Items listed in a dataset
----
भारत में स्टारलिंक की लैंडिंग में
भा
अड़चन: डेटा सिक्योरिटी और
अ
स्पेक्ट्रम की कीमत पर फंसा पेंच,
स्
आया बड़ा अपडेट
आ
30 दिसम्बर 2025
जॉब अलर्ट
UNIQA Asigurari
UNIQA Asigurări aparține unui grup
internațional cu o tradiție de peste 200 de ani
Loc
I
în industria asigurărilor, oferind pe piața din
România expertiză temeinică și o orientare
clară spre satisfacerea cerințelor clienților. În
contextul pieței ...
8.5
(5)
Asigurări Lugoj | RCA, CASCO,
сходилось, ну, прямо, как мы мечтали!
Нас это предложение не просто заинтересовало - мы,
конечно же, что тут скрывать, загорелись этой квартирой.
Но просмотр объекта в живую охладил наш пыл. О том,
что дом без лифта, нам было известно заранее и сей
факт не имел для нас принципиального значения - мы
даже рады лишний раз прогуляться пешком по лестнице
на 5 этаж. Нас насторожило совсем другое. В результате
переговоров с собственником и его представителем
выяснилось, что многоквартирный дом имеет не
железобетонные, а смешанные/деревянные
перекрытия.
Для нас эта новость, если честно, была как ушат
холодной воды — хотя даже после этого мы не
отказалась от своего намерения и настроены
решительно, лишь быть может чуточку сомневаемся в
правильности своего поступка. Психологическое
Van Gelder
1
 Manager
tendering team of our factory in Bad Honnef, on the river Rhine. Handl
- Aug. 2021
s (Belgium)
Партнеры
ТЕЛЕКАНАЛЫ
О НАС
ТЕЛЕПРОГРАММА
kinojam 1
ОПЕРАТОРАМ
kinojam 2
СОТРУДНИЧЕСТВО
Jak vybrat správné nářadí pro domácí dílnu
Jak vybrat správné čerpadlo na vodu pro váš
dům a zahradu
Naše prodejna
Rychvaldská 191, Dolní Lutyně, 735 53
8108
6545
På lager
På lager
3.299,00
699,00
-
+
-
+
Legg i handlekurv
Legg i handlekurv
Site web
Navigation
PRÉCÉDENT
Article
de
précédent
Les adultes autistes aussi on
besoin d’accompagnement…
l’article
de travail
----
WHAT YOU WILL DO: Reproduce the rows from the start through the line that contains "сходилось, ну, прямо, как мы мечтали!", both ends included.

RESPONSE:
भारत में स्टारलिंक की लैंडिंग में
भा
अड़चन: डेटा सिक्योरिटी और
अ
स्पेक्ट्रम की कीमत पर फंसा पेंच,
स्
आया बड़ा अपडेट
आ
30 दिसम्बर 2025
जॉब अलर्ट
UNIQA Asigurari
UNIQA Asigurări aparține unui grup
internațional cu o tradiție de peste 200 de ani
Loc
I
în industria asigurărilor, oferind pe piața din
România expertiză temeinică și o orientare
clară spre satisfacerea cerințelor clienților. În
contextul pieței ...
8.5
(5)
Asigurări Lugoj | RCA, CASCO,
сходилось, ну, прямо, как мы мечтали!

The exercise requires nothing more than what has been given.